→ **DATA FOR THIS TASK**:
+===+
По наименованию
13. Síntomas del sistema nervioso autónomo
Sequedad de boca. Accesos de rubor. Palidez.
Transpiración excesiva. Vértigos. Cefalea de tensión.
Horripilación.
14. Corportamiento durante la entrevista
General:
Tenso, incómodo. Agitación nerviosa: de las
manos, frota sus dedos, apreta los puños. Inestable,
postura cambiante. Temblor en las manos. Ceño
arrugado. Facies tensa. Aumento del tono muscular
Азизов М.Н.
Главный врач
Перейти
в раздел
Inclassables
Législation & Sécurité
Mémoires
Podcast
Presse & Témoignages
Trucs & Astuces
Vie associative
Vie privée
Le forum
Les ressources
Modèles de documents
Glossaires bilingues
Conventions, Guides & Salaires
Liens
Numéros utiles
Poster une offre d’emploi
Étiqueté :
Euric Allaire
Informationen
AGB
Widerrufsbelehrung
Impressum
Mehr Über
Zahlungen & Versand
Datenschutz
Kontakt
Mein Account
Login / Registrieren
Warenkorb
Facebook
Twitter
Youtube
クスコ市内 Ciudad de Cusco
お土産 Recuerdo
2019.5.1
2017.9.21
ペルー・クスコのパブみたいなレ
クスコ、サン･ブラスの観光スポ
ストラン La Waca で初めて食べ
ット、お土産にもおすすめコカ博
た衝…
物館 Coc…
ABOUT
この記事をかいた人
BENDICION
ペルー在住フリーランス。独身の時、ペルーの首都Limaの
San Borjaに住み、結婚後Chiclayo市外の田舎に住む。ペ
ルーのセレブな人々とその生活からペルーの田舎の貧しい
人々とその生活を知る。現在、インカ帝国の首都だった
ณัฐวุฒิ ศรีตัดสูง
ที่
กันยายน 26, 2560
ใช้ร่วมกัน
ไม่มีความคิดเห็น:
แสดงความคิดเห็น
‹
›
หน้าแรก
+===+
From the first line of the data above to the line holding "manos, frota sus", reproduce each line exactly; emit no other lines.

По наименованию
13. Síntomas del sistema nervioso autónomo
Sequedad de boca. Accesos de rubor. Palidez.
Transpiración excesiva. Vértigos. Cefalea de tensión.
Horripilación.
14. Corportamiento durante la entrevista
General:
Tenso, incómodo. Agitación nerviosa: de las
manos, frota sus dedos, apreta los puños. Inestable,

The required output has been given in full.